The drug chain reportedly is updating its mobile app to work with proximity beacons deployed in all of its more than 4,500 stores, using the mobile shopper marketing platform of InMarket. According to reports by Geomarketing.com and ZDnet, the rollout marks the largest deployment of beacon technology thus far by a retailer.
Gerard Babitts
The chain drug retailer is in the “very early days” of the beacon activation process and has yet to do so at the store level, Gerard Babitts, senior director of digital marketing at Rite Aid, told Geomarketing.com after a health and wellness engagement panel discussion at the Toshiba RISE (Retail Innovation & Shopper Expertise) symposium. Plans call for the chain to bring relevant messaging into its app once the beacons are activated, as well as to kick off a marketing push to boost app downloads and usage.
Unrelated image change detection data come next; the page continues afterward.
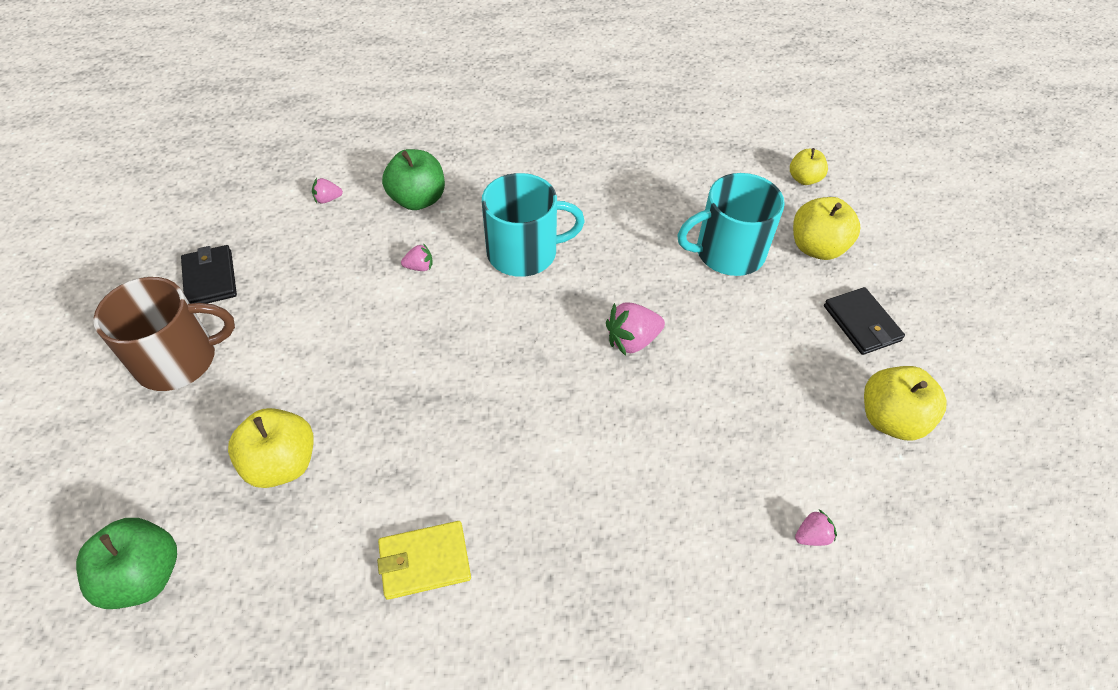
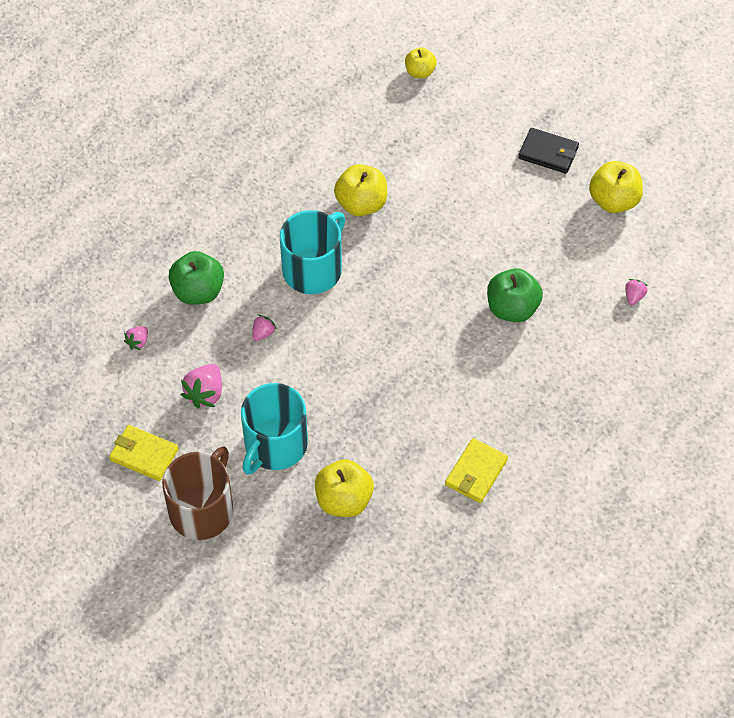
camera: 45 degrees left, 5 degrees up
green apple [76,518,177,609] -> green apple moved to [487,268,543,322]
black wallet [181,245,237,304] -> yellow wallet [109,425,179,481]
pink strawberry [606,302,665,356] -> pink strawberry moved to [181,364,222,408]
turquoise mug [677,173,785,276] -> turquoise mug moved to [241,383,308,475]
yellow apple [793,197,860,260] -> yellow apple moved to [334,164,387,216]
The inMarket technology, for iOS and Android mobile platforms, works as follows: When a customer walks into a store with its secure Bluetooth iBeacons, they get relevant engagements based on where they are in the store. The engagements take place first via the retailer’s app (in this case, Rite Aid’s app) or through inMarket’s ecosystem of leading shopping apps. These engagement could include things like loyalty-driven offers, contextual messages and promotions, or shopping list reminders, according to inMarket.
Both ZDnet and Geomarketing.com noted that the beacon technology will also extend Rite Aid’s reach to other consumers, as inMarket’s platform reaches in the neighborhood of 40 million consumers in thousands of U.S. retail outlets. InMarket describes itself as the largest U.S. beacon platform, with active beacons active in big-box, drug and grocery stores nationwide.
In recent years, other drug chains also have leveraged beacon technology. For example, Walgreens’ Duane Reade chain said in 2014 that it updated its iPhone mobile app to integrate of Apple’s iBeacon technology in a test at 10 Duane Reade drug stores. And this past November, CVS/pharmacy said it was using beacon technology for in-store pharmacy messaging, in which customers using the chain’s mobile app can opt to receive push notifications for when their prescription is ready for refill or pickup when they enter the store.